Now I will say that in the past ten to 15 years there’s been a greater willingness to treat those things seriously than there used to be. It used to be easy to make fun of religious people, even in those settings. But I think we’re changing in that regard. So I have a positive report to give on media about the outward and visible signs. What they can’t grapple with… are the inward and spiritual feelings of people like Jimmy Carter who can’t … who don’t have a, a worship experience that they can show us. They only have testimony. And testimony is disliked by the media.
HEFFNER: Disliked? Or not understood?
WALL: Perhaps it’s the same thing.
HEFFNER: And Al Gore? And Bill Clinton? And George Bush?
WALL: They don’t testify the way Carter does. They don’t say “I’m … “ and we know that, the public knows that. The public knows that all three of these men, who happen to be … well, let’s see … Clinton and Gore are Southern Baptist in background. Bush is currently Methodist. They don’t testify to their faith the way Jimmy Carter did, and…nor are they part of a service oriented community that does things that are easily identifiable … such as John Kennedy would go to church, in his Catholic church, and if cameras were allowed inside the worship, they would see a Mass. You don’t see that much. Bill…Bill Clinton, of course, was a master at, at being a pastor to the country. When there was deep tragedy he was there speaking, he was there identifying with, with the public through their suffering and experiences. And that came out of his background. But notice, he was at his best when dealing with grief and dealing with tragedy … American-wide tragedy … the destruction of the school out in Oklahoma …I mean “of the building” out in Oklahoma City. And crash…crashes or service personnel coming home … that’s when the church, and in his instance… a pastoral image, which is what he represented to me. I always said in my columns … Bill Clinton is one of the finest pastors we ever had, as a minister.

--

◆ PROMPT
From the interview excerpt, quote word for word the part that opens with the words containing "Now I will say" and closes with "by the media.". The data that comes after this text was drawn from a separate source.

◆ COLLECTED MATERIAL
--

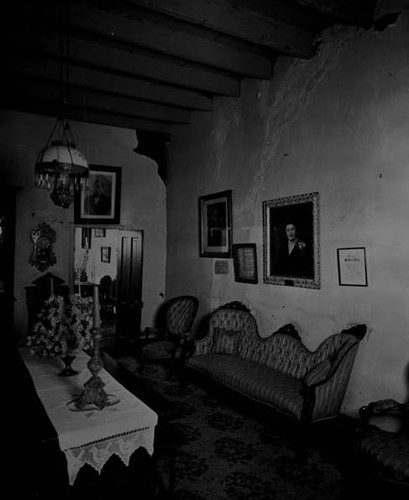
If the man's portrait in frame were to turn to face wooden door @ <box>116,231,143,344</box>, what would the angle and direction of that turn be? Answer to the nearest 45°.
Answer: approximately 90° to its right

--

◆ SOLUTION TO THIS PROBLEM
Now I will say that in the past ten to 15 years there’s been a greater willingness to treat those things seriously than there used to be. It used to be easy to make fun of religious people, even in those settings. But I think we’re changing in that regard. So I have a positive report to give on media about the outward and visible signs. What they can’t grapple with… are the inward and spiritual feelings of people like Jimmy Carter who can’t … who don’t have a, a worship experience that they can show us. They only have testimony. And testimony is disliked by the media.